Data extracts START

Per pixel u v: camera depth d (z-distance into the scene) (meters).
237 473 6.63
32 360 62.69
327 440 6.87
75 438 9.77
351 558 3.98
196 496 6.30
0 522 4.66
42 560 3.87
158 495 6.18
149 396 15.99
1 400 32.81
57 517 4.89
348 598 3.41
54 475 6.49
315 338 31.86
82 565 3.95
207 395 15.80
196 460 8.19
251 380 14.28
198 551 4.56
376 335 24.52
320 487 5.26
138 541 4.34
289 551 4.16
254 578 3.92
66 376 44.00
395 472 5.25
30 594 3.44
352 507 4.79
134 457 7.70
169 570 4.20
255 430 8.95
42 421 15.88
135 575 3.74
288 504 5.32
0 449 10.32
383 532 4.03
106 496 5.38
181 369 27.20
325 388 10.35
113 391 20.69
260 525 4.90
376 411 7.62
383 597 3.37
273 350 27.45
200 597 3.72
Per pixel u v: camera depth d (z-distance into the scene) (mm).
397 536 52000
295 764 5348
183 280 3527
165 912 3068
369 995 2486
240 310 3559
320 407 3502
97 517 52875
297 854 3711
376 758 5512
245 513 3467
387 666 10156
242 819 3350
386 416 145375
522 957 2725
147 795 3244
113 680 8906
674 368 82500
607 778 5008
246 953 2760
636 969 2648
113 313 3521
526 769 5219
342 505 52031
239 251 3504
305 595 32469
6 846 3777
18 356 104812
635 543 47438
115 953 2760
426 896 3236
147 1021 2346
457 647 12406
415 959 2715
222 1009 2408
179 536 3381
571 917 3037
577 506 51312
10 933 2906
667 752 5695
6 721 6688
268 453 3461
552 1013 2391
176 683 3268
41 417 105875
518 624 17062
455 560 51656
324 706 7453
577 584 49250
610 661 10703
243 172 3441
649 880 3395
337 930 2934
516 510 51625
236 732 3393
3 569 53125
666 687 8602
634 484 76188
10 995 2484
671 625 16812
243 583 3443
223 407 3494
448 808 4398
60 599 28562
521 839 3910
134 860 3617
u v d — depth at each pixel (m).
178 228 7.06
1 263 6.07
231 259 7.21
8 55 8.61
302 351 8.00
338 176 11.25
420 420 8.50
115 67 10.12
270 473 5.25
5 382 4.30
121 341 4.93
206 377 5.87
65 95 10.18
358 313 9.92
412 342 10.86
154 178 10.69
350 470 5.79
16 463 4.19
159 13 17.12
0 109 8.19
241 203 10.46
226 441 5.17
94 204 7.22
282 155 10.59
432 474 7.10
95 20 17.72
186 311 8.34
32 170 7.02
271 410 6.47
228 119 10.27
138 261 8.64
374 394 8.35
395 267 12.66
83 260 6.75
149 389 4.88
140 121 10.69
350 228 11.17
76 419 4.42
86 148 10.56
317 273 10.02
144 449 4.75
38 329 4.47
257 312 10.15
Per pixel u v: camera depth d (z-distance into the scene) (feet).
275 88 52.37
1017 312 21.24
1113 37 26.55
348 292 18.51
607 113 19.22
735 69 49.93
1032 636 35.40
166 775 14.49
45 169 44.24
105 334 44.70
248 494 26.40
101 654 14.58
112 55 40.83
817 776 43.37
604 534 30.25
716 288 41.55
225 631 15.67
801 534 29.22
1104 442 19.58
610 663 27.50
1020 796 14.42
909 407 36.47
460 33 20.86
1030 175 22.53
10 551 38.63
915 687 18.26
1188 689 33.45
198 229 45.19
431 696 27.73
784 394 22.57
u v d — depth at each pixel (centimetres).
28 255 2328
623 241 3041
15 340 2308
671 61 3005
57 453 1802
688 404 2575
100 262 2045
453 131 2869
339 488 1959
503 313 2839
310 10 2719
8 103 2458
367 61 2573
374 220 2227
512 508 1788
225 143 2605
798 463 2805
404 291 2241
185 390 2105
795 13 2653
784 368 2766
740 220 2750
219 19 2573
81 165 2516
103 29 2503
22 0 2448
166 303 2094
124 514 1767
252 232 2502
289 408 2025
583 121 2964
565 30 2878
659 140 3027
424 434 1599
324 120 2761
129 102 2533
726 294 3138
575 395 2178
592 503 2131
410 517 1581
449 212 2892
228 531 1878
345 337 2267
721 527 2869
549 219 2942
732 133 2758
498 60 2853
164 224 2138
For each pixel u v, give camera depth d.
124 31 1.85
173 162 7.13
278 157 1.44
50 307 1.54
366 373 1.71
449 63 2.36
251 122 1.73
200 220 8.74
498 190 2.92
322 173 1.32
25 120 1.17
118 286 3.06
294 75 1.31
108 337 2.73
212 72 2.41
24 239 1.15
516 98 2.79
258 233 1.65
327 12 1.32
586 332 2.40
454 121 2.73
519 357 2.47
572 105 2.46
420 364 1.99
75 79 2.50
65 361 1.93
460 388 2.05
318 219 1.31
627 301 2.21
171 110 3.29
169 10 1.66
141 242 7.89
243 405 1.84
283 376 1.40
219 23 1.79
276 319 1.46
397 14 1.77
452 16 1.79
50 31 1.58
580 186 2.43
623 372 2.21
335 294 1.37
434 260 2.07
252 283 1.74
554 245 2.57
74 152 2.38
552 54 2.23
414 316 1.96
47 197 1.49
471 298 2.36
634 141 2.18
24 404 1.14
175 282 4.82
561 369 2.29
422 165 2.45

Data extracts END

# Exercise instructions
How many lines in the records hold the string "each"? The number alone is the answer.

# Exercise response
3